Purpose: Biliary stents may cause susceptibility artifacts, gradient-induced artifacts, and radio frequency (RF) induced artifacts on magnetic resonance images, which can hinder accurate target volume delineation in radiotherapy. In this study, the authors investigated and quantified the magnitude of these artifacts for stents of different materials.
Methods: Eight biliary stents made of nitinol, platinum-cored nitinol, stainless steel, or polyethylene from seven vendors, with different lengths (57-98 mm) and diameters (3.0-11.7 mm), were placed in a phantom. To quantify the susceptibility artifacts sequence-independently, ΔB0-maps and T2∗-maps were acquired at 1.5 and 3 T. To study the effect of the gradient-induced artifacts at 3 T, signal decay in images obtained with maximum readout gradient-induced artifacts was compared to signal decay in reference scans. To quantify the RF induced artifacts at 3 T, B1-maps were acquired. Finally, ΔB0-maps and T2∗-maps were acquired at 3 T of two pancreatic cancer patients who had received platinum-cored nitinol biliary stents.

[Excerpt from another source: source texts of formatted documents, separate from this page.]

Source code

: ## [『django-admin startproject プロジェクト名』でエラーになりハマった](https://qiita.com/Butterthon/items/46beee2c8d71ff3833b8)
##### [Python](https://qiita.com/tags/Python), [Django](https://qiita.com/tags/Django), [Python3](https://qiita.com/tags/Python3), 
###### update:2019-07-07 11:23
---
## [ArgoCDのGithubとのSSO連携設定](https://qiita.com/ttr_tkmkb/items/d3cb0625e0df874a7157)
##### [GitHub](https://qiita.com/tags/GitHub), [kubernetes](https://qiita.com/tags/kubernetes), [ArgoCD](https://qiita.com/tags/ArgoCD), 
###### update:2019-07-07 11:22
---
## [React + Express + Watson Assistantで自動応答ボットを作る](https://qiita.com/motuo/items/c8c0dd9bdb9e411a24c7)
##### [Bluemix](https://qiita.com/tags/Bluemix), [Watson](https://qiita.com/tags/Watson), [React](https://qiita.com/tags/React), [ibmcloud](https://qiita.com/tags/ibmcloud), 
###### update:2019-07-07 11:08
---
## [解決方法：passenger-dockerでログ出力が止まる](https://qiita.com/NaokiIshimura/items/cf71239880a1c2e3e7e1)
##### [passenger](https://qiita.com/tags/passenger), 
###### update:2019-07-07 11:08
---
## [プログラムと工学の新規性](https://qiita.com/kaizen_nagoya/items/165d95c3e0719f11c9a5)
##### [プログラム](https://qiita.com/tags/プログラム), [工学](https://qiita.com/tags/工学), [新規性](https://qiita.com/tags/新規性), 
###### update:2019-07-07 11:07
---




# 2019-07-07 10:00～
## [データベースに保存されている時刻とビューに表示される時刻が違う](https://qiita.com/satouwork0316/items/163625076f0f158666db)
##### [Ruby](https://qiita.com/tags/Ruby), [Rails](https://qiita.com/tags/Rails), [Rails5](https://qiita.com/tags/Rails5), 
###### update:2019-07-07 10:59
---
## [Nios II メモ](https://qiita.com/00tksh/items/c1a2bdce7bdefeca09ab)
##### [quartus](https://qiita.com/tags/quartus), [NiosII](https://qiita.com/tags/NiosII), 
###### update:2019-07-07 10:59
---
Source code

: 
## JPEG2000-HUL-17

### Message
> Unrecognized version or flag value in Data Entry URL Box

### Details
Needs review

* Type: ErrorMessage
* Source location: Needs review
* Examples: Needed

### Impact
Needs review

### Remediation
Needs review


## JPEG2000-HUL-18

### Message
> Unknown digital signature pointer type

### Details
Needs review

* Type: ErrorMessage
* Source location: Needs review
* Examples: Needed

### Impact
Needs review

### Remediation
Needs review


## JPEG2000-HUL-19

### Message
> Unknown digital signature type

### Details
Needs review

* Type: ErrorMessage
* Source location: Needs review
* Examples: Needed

Results: Outside the stent, susceptibility artifacts dominated the other artifacts. The stainless steel stent produced the largest susceptibility artifacts. The other stents caused decreased T2∗ up to 5.1 mm (1.5 T) and 8.5 mm (3 T) from the edge of the stent. For sequences with a higher bandwidth per voxel (1.5 T: BWvox > 275 Hz/voxel; 3 T: BWvox > 500 Hz/voxel), the B0-related susceptibility artifacts were negligible (<0.2 voxels). The polyethylene stent showed no artifacts. In vivo, the changes in B0 and T2∗ induced by the stent were larger than typical variations in B0 and T2∗ induced by anatomy when the stent was at an angle of 30° with the main magnetic field.
Conclusions: Susceptibility artifacts were dominating over the other artifacts. The magnitudes of the susceptibility artifacts were determined sequence-independently. This method allows to include additional safety margins that ensure target irradiation.